◆ DATA TO USE:
+ + + + + + +

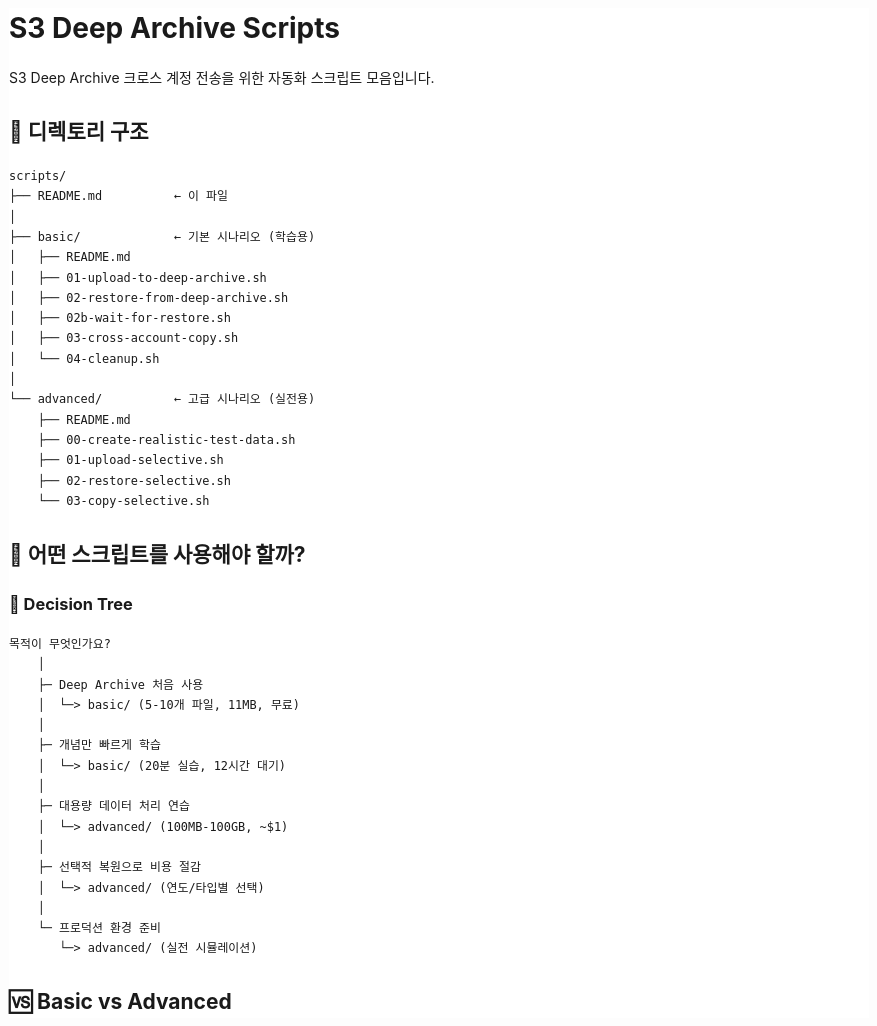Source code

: # S3 Deep Archive Scripts

S3 Deep Archive 크로스 계정 전송을 위한 자동화 스크립트 모음입니다.

## 📁 디렉토리 구조

```
scripts/
├── README.md          ← 이 파일
│
├── basic/             ← 기본 시나리오 (학습용)
│   ├── README.md
│   ├── 01-upload-to-deep-archive.sh
│   ├── 02-restore-from-deep-archive.sh
│   ├── 02b-wait-for-restore.sh
│   ├── 03-cross-account-copy.sh
│   └── 04-cleanup.sh
│
└── advanced/          ← 고급 시나리오 (실전용)
    ├── README.md
    ├── 00-create-realistic-test-data.sh
    ├── 01-upload-selective.sh
    ├── 02-restore-selective.sh
    └── 03-copy-selective.sh
```

## 🎯 어떤 스크립트를 사용해야 할까?

### 📌 Decision Tree

```
목적이 무엇인가요?
    │
    ├─ Deep Archive 처음 사용
    │  └─> basic/ (5-10개 파일, 11MB, 무료)
    │
    ├─ 개념만 빠르게 학습
    │  └─> basic/ (20분 실습, 12시간 대기)
    │
    ├─ 대용량 데이터 처리 연습
    │  └─> advanced/ (100MB-100GB, ~$1)
    │
    ├─ 선택적 복원으로 비용 절감
    │  └─> advanced/ (연도/타입별 선택)
    │
    └─ 프로덕션 환경 준비
       └─> advanced/ (실전 시뮬레이션)
```

## 🆚 Basic vs Advanced
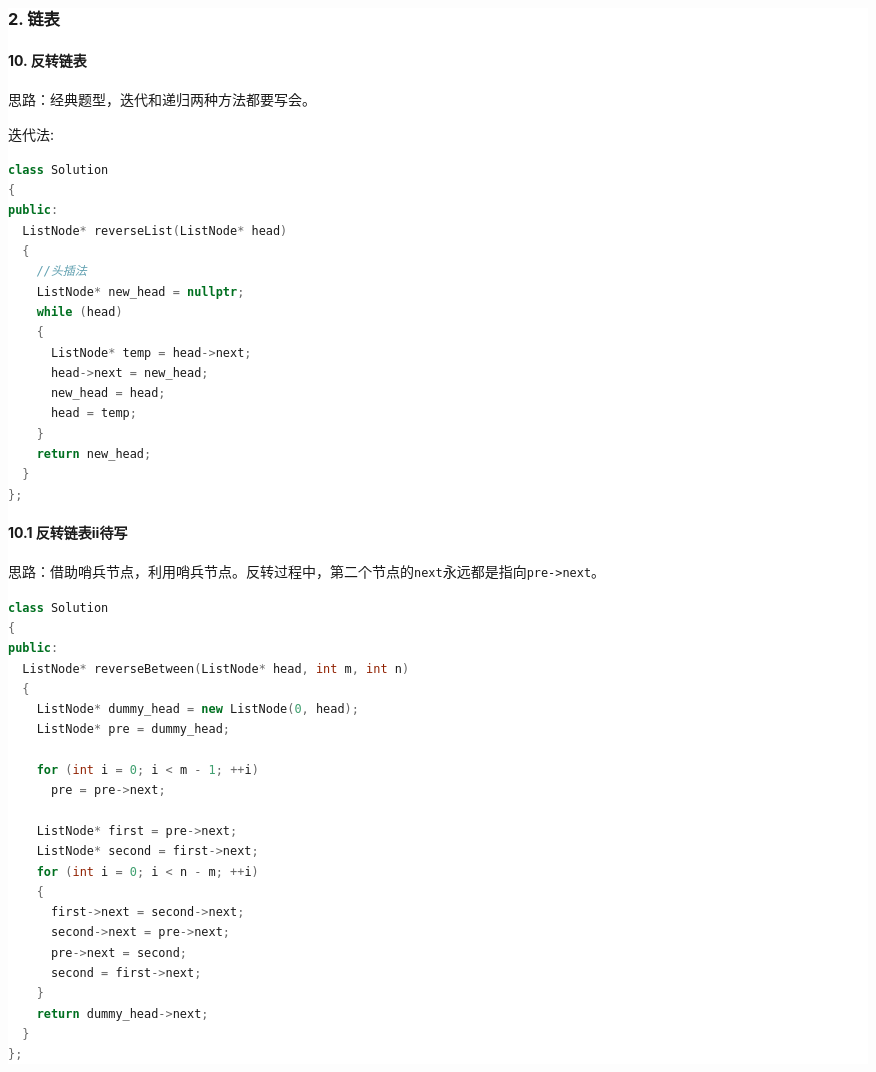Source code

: 
### 2. 链表

#### 10. 反转链表

思路：经典题型，迭代和递归两种方法都要写会。

迭代法:

```c++
class Solution
{
public:
  ListNode* reverseList(ListNode* head)
  {
    //头插法
    ListNode* new_head = nullptr;
    while (head)
    {
      ListNode* temp = head->next;
      head->next = new_head;
      new_head = head;
      head = temp;
    }
    return new_head;
  }
};
```

#### 10.1 反转链表ii待写

思路：借助哨兵节点，利用哨兵节点。反转过程中，第二个节点的`next`永远都是指向`pre->next`。

```c++
class Solution
{
public:
  ListNode* reverseBetween(ListNode* head, int m, int n)
  {
    ListNode* dummy_head = new ListNode(0, head);
    ListNode* pre = dummy_head;

    for (int i = 0; i < m - 1; ++i)
      pre = pre->next;

    ListNode* first = pre->next;
    ListNode* second = first->next;
    for (int i = 0; i < n - m; ++i)
    {
      first->next = second->next;
      second->next = pre->next;
      pre->next = second;
      second = first->next;
    }
    return dummy_head->next;
  }
};

```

+ + + + + + +

◆ EXERCISE DETAILS: Output a precise copy of the entries, leaving the images out.

◆ RESPONSE BELOW:
Source code

: # S3 Deep Archive Scripts

S3 Deep Archive 크로스 계정 전송을 위한 자동화 스크립트 모음입니다.

## 📁 디렉토리 구조

```
scripts/
├── README.md          ← 이 파일
│
├── basic/             ← 기본 시나리오 (학습용)
│   ├── README.md
│   ├── 01-upload-to-deep-archive.sh
│   ├── 02-restore-from-deep-archive.sh
│   ├── 02b-wait-for-restore.sh
│   ├── 03-cross-account-copy.sh
│   └── 04-cleanup.sh
│
└── advanced/          ← 고급 시나리오 (실전용)
    ├── README.md
    ├── 00-create-realistic-test-data.sh
    ├── 01-upload-selective.sh
    ├── 02-restore-selective.sh
    └── 03-copy-selective.sh
```

## 🎯 어떤 스크립트를 사용해야 할까?

### 📌 Decision Tree

```
목적이 무엇인가요?
    │
    ├─ Deep Archive 처음 사용
    │  └─> basic/ (5-10개 파일, 11MB, 무료)
    │
    ├─ 개념만 빠르게 학습
    │  └─> basic/ (20분 실습, 12시간 대기)
    │
    ├─ 대용량 데이터 처리 연습
    │  └─> advanced/ (100MB-100GB, ~$1)
    │
    ├─ 선택적 복원으로 비용 절감
    │  └─> advanced/ (연도/타입별 선택)
    │
    └─ 프로덕션 환경 준비
       └─> advanced/ (실전 시뮬레이션)
```

## 🆚 Basic vs Advanced
Source code

: 
### 2. 链表

#### 10. 反转链表

思路：经典题型，迭代和递归两种方法都要写会。

迭代法:

```c++
class Solution
{
public:
  ListNode* reverseList(ListNode* head)
  {
    //头插法
    ListNode* new_head = nullptr;
    while (head)
    {
      ListNode* temp = head->next;
      head->next = new_head;
      new_head = head;
      head = temp;
    }
    return new_head;
  }
};
```

#### 10.1 反转链表ii待写

思路：借助哨兵节点，利用哨兵节点。反转过程中，第二个节点的`next`永远都是指向`pre->next`。

```c++
class Solution
{
public:
  ListNode* reverseBetween(ListNode* head, int m, int n)
  {
    ListNode* dummy_head = new ListNode(0, head);
    ListNode* pre = dummy_head;

    for (int i = 0; i < m - 1; ++i)
      pre = pre->next;

    ListNode* first = pre->next;
    ListNode* second = first->next;
    for (int i = 0; i < n - m; ++i)
    {
      first->next = second->next;
      second->next = pre->next;
      pre->next = second;
      second = first->next;
    }
    return dummy_head->next;
  }
};

```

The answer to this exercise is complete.